Moreover, they require an error recovery circuit because they permit errors to occur, and this
increases the complexity of the design and results in higher performance overhead. Z. Ming
et al. [57] presented Adaptive Variation and Error Resilient Agent (AVERA) that provides
variation diagnosis, degradation detection and soft error correction. But it can do only one
operation at a time and mode selection remains a critical issue. T. Sato et al. [58] proposed
Canary flip-flop that relies on a delay buffer at the data input and provides pre-detection of
timing errors. Canary flip-flop only detects the timing error for pre-sampled data and it
suffers from strict timing margin on the critical path and area overhead. For that, Y. Kunitake
et al. [59] proposed a selective replacement method for Canary FF in order to reduce the area
and power overhead. T. Azam et al. [60] proposed an error resilient sequential FF based on
post sampling scheme with delayed clock and the level sensitive latch while Y. Jang et al.

58
[61] proposed a low-power variation-aware FF that does not require longer delayed clock or
additional error correction hardware.

This chapter presents an implementation of timing error sensor circuit that can be
embedded to the degraded critical paths in the datapath sub-blocks due to NBTI aging effects.
In next section, the error sensor circuit operation is explained. The behavior of the sensor
circuit is verified on 20 stage inverter chain by using HSPICE simulation as presented in
section 5.3.

5.2 Error Detection Scheme

The block diagram of the proposed sensor is illustrated in Figure 5.1. The sensor consists of
three flip flops, two XOR gates and delay buffer.
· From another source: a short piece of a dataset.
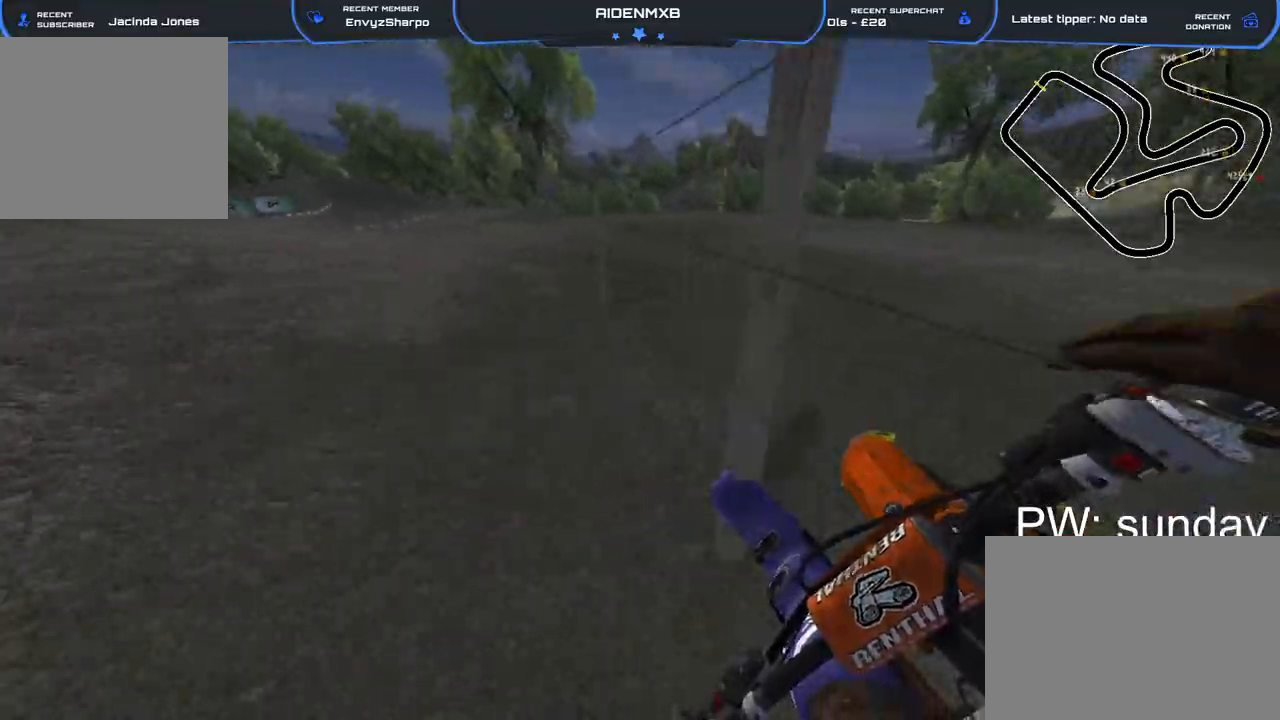
{"buttons": ["L2", "R1", "R2"], "left_stick": "left", "right_stick": "right", "events": []}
The flip-flops Q1 and Q2 called main FF
and shadow FF respectively. The buffer gate is used for delaying the clock signal of the
shadow FF which is expected to always hold correct values. The buffer is tuned to cause a
delay equal to quarter of clock period. The output of the XOR gate (D3) between Q1 and Q2
is a pulse signal; its width equals to the delay value caused by the buffer gate in case of the
values latched in the main and shadow FFs are matched.
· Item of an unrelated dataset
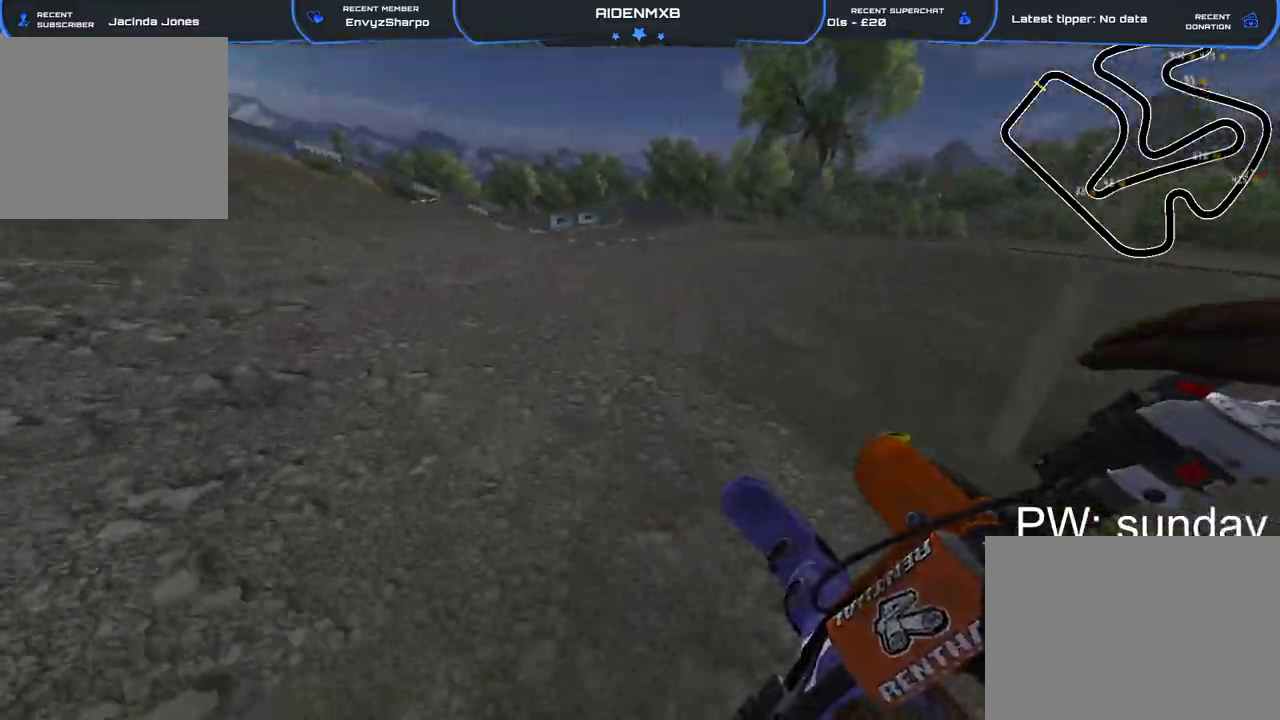
{"buttons": ["R1", "R2"], "left_stick": "left", "right_stick": "center", "events": [[167, "L2", "up"], [433, "right_stick", "center"]]}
Figure 5.1: Timing error detection scheme

59
The second XOR gate between clock (CP1) and its delayed version (CP2) acts as clock
multiplier as its output signal (CP3) has double clock frequency which means its level width
equals the delay value caused by the buffer gate (equals to pulse width of D3 in case of no
errors). Therefore, Q3 will not latch the pulse generated from the XOR gate between Q1 and
Q2 in case of no timing error occurs. On the other hand, if the main FF latched incorrect data
but still the correct data stored in the shadow FF, then XOR gate between Q1 and Q2 will
generate a wider pulse than in case of no timing error and can be detected by Q3 that
represents the error signal. This circuit has sensitivity of detecting timing errors from 10ps up
to 100ps. In order to increase sensor sensitivity, it requires increasing clock frequency and
buffer stages.

(a)

(b)

Figure 5.2: Simulation of 20 stage inverter chain with the proposed error detection circuit (a) before
aging, (b) after aging

60
5.3 Simulation Results

To analyze the behavior of the proposed sensor circuit, we implemented 20 stage inverter
chain based on 45nm PTM transistor model [62] at supply voltage of 0.8V and 85 . The
proposed sensor was embedded at the output of the inverter chain to detect timing failures
after aging. The 20 stage inverter chain with the sensor circuit are simulated using HSPICE at
clock frequency of 2.5GHz and BTI impact is augmented to the transistors with Verilog-A
modules for stress time of 10 years. Each module generates voltage shift that depends on the
activity factor of the transistor. The simulation results before and after aging are shown in
Figure 5.2 where ‘data’ and ‘data1’ are the input and output signals of the inverter chain
respectively. In the absence of BTI, both Q1 and Q2 store same data and therefore, there is no
error detected in Q3 as shown in Figure 5.2 (a). On the other hand, in the presence of BTI, the
correct data is captured by Q2 while the data transition misses set up time requirements of Q1
and therefore wrong data is stored in Q1 consequently, the error signal is high as it is
captured by Q3 as shown in Figure 5.2 (b).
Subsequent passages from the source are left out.